Jennifer's co-worker offers to get access to a mansion for a special photo shoot of a rap group. The mansion's owner, Batz, has a deformed, drug addicted penis. When Batz gets an erection after seeing one of the models at the photo shoot, Jennifer witnesses this and becomes obsessed with him, convinced that he is the only man who can satisfy her. She steals his keys and later breaks into his house where she witnesses him bring home a prostitute and films them fucking.

Although Batz's sexual encounter with the prostitute does not last long, the prostitute continues to orgasm for more than forty-five minutes afterwards. Jennifer, aroused by this, returns the next night, only to discover that Batz's penis has remarkably left his body and is having sex with numerous women throughout the city.
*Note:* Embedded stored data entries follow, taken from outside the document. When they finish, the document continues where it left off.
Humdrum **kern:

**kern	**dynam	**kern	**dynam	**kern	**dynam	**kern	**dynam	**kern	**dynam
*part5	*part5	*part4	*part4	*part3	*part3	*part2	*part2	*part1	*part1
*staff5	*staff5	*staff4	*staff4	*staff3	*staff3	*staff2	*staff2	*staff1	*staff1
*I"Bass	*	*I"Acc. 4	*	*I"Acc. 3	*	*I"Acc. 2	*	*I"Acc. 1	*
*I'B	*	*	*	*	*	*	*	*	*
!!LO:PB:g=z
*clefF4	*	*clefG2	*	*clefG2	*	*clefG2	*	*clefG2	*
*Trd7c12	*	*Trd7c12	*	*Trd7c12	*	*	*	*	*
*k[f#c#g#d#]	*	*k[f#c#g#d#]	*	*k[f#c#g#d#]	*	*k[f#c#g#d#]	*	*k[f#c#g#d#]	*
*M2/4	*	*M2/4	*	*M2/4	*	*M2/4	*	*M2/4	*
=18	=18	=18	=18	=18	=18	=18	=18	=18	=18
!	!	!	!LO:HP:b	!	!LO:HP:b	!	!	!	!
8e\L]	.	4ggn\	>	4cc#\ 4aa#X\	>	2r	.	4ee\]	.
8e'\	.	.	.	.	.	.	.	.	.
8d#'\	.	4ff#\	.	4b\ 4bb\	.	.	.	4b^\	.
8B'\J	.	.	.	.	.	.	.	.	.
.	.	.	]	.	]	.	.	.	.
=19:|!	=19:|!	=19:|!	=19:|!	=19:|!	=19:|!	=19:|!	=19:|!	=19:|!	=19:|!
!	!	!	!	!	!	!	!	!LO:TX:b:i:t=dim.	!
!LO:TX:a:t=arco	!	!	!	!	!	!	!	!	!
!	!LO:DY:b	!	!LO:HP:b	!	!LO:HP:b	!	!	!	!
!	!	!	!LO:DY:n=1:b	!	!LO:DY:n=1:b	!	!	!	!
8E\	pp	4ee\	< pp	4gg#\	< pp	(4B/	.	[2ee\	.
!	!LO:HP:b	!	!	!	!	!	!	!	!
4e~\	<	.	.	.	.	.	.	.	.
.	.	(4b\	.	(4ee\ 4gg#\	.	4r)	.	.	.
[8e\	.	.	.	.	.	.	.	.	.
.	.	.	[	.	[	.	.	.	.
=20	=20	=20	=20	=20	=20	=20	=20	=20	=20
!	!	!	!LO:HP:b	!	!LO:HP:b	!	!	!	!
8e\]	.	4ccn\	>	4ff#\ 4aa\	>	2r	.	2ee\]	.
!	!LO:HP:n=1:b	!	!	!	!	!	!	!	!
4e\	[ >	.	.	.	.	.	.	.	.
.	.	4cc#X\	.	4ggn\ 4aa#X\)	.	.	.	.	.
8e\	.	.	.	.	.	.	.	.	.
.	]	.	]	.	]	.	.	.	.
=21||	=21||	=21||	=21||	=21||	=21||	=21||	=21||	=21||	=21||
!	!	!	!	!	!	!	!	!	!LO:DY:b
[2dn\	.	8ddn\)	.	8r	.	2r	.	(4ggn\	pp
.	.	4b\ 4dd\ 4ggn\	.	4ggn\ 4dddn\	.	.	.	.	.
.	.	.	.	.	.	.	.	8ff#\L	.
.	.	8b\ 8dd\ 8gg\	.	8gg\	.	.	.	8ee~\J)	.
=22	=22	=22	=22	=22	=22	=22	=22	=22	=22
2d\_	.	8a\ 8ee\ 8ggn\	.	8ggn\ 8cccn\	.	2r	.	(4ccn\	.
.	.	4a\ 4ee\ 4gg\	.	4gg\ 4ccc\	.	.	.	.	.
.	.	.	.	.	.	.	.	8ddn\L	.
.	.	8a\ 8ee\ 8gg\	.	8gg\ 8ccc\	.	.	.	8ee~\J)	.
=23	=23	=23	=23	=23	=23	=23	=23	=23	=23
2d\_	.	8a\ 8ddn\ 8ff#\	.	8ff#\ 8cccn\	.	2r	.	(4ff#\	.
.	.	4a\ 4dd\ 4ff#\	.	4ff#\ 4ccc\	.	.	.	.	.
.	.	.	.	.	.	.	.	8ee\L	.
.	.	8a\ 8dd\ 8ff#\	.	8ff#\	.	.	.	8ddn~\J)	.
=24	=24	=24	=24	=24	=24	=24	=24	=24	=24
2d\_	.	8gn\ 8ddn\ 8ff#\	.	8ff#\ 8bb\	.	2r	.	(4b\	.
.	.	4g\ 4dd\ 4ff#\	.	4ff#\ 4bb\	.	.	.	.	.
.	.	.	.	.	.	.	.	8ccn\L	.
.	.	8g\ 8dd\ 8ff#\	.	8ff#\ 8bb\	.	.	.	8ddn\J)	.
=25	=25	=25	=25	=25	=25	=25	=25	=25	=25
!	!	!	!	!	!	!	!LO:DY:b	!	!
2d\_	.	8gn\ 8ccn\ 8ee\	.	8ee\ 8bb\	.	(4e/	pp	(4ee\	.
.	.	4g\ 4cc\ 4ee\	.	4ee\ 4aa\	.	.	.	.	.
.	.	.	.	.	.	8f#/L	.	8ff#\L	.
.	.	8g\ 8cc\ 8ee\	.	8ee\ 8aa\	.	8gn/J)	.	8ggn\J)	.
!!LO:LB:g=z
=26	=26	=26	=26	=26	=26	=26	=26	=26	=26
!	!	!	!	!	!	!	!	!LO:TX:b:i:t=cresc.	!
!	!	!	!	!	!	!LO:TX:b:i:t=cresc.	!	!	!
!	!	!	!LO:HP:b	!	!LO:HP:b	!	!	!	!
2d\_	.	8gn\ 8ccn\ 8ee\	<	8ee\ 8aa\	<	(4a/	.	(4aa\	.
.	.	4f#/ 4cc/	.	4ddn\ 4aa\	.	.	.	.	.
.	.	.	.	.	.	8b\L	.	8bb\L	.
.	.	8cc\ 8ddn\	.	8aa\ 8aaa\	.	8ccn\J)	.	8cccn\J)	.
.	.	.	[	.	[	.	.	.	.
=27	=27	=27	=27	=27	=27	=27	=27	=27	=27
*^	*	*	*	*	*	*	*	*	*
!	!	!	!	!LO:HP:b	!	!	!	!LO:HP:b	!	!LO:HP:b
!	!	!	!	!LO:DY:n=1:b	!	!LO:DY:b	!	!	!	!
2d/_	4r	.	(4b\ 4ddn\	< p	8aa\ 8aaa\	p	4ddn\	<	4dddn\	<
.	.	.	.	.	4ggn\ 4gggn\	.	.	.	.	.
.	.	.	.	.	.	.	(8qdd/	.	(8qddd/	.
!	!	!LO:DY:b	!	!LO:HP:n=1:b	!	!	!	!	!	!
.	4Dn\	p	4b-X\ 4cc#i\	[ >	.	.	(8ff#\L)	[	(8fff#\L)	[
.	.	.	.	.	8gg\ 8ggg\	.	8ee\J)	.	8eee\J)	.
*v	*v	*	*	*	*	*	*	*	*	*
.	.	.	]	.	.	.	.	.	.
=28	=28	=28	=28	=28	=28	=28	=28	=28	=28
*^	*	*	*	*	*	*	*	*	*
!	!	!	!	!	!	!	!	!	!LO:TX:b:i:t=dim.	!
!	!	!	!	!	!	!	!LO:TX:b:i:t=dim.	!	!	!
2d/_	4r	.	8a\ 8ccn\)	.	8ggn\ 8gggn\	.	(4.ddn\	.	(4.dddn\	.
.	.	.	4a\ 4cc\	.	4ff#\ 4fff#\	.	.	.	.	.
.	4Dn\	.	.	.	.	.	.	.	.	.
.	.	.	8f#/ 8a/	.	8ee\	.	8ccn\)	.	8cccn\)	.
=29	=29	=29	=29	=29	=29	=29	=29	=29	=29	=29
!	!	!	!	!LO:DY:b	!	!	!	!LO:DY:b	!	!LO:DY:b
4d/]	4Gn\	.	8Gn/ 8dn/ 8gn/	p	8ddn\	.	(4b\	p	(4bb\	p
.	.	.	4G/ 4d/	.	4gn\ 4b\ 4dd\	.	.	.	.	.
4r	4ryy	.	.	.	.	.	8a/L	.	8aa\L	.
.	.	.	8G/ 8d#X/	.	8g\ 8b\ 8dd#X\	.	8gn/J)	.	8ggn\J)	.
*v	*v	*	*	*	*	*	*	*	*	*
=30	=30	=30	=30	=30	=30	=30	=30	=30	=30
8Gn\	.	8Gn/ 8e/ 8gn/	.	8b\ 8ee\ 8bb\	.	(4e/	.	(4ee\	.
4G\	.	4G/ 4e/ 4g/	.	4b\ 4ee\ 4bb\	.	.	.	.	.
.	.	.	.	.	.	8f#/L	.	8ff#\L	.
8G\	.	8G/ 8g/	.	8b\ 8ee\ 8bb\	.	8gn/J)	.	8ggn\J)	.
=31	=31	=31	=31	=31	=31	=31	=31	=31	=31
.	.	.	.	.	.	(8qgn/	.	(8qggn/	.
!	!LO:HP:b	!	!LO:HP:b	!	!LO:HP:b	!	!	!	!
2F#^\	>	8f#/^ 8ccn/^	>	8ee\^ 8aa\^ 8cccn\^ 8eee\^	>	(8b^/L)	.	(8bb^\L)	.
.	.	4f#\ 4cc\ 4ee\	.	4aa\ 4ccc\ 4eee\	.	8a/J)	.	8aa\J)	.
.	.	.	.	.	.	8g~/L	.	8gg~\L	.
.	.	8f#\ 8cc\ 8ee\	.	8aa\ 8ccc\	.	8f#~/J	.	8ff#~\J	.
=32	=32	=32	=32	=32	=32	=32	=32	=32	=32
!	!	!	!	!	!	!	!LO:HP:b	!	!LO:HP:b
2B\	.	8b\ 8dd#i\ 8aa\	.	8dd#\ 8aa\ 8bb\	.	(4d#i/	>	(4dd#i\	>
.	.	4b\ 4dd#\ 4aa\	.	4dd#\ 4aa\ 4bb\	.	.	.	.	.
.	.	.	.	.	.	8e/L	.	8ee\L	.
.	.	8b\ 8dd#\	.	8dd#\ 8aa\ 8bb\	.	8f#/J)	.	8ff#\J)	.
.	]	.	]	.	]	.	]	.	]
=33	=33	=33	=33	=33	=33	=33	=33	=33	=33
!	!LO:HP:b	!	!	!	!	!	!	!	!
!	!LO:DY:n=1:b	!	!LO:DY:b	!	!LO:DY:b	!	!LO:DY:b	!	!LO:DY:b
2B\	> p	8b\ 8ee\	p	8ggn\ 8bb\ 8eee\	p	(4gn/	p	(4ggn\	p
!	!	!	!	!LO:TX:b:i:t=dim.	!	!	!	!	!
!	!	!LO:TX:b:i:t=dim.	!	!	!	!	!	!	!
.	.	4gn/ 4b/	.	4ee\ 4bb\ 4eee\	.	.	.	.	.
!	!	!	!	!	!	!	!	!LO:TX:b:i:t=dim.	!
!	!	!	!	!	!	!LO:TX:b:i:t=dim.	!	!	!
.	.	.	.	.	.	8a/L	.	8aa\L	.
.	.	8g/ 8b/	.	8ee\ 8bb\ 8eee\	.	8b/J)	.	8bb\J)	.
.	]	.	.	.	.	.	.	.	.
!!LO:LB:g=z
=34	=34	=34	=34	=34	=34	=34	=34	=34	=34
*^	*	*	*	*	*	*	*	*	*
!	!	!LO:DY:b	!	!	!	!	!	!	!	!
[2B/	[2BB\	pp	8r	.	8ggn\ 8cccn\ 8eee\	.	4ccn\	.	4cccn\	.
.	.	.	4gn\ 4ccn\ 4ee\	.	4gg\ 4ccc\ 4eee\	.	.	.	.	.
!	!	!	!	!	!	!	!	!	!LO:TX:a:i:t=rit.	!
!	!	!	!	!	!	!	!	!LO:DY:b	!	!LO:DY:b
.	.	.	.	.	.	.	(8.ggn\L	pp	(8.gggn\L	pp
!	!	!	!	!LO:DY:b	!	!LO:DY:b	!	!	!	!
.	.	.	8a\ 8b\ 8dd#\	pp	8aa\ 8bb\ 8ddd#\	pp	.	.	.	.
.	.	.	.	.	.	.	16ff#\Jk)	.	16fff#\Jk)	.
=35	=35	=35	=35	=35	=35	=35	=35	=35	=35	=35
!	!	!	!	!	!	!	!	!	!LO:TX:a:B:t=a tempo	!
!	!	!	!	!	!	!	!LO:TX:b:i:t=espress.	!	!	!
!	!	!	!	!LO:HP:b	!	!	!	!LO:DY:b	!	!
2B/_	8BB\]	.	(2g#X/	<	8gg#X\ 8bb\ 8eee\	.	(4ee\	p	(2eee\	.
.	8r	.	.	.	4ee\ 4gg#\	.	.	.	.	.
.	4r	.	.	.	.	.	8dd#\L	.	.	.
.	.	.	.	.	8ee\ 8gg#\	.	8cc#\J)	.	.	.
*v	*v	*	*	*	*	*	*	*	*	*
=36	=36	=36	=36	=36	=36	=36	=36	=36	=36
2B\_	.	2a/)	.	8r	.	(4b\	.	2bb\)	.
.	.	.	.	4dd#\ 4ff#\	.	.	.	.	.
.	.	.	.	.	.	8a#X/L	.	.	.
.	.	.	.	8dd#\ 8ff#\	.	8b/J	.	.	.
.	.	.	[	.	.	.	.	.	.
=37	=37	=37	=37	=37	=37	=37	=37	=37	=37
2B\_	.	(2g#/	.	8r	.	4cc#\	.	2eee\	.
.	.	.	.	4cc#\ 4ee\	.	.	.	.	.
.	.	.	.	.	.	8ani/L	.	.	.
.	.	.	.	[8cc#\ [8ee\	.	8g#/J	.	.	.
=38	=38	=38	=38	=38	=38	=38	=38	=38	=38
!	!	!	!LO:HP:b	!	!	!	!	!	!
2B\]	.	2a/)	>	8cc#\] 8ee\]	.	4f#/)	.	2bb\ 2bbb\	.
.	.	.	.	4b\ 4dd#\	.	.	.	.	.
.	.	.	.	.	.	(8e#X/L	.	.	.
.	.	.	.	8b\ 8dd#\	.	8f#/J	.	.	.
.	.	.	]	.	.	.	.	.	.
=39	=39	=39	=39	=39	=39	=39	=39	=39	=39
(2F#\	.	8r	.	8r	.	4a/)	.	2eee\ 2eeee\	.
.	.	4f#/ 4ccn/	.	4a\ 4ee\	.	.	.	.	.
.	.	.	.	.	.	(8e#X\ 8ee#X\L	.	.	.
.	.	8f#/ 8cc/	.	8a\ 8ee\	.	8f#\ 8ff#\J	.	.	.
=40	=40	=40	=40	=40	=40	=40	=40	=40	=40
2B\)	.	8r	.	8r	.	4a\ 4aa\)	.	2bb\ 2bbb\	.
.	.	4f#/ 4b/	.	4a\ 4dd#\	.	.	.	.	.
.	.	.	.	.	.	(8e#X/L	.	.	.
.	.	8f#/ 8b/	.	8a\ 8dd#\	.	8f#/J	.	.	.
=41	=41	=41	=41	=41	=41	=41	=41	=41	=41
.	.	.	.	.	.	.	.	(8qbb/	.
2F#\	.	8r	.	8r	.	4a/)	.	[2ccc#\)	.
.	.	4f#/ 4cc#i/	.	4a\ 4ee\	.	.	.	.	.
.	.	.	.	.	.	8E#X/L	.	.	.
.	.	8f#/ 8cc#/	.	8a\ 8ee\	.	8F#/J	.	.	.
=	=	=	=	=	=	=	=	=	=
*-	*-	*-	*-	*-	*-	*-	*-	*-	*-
The penis eventually returns, slowly dying and suffering from drug withdrawal. Batz wants to let his penis die, sick of caring for it, but Jennifer gives the penis drugs, rejuvenating it, and causing Batz to overdose. The penis enters Jennifer and she orgasms. The penis then falls out of Jennifer, dead. Jennifer collapses and gives birth to a half-human, half-penis mutant baby before dying.

==Cast==
- Charlee Danielson as Jennifer
- Anthony Sneed as Batz

The film has cameos by J-Zone, Wu-Tang Clan affiliate Remedy, Penthouse Pet Krista Ayne, Reef the Lost Cauze, Vinnie Paz, Staff Sergeant John A. Thorburn, film director James Glickenhaus, and Playboy model Jelena Jensen.

==Production==
Henenlotter and Thorburn wrote the script together. Henenlotter acted as director and Thorburn the producer. The two met when Thorburn recruited Henenlotter to direct a rap video. As opposed to his earlier project that were either canceled or compromised, Bad Biology allowed Henenlotter and Thorburn complete creative freedom due to Thorburn's investment of funds. Danielson was dating Thorburn at the time and requested to be cast. In order to make sure she was committed, Henenlotter tried to scare her off, but he was glad when she stayed with the project, as he said that she was "absolutely perfect" for the part. Sneed, who was cast as the male lead, found out about the project from a post on Craigslist. Sneed was initially rejected because of his physique, which Henenlotter did not think was close enough to that of a junkie. Sneed promised to lose enough weight to look the part. When he followed through and lost 30 pounds in 30 days, Henenlotter was impressed enough to cast him.

==Release==
Bad Biology premiered at the 2008 Philadelphia Film Festival, where Henenlotter received the Phantasmagoria award. It was theatrically released in 25 cities. Revolver Entertainment released the UK DVD on March 2, 2009, and Media Blasters released it on DVD in the US on January 26, 2010. On February 13, 2010, Henenlotter appeared in New Jersey to promote the DVD release.

==Reception==
Rob Nelson of Variety called it a "so-bad-it's-rad" film that will please Henenlotter's cult following. Bloody Disgusting rated it 4.5/5 stars and wrote, "Bad Biology is simply the most entertaining gore film I've seen in a very long time." Andy Mauro of Dread Central rated it 3.5/5 stars and wrote, "Small complaints aside, fans of Frank Henenlotter should definitely seek Bad Biology out." Justin Decloux of Twitch Film wrote, "Keep your expectations in check, because while Bad Biology is a fun gross out chuckle fest, it's by no means the mondo madness that word of mouth has made it out to be." Matthew Sorrento of Film Threat rated it 3.5/5 stars and wrote, "Bad Biology is more out-of-control than anything the director has done." Ian Jane of DVD Talk rated it 3.5/5 stars and wrote, "It's not the best starting place for those new to his filmography and he's definitely made better pictures, but the rampant spirit of lunacy and comedic perversion that earned him his following has not dulled." Daryl Loomis of DVD Verdict wrote, "This film has just about everything you'll want to see in B-grade splatter."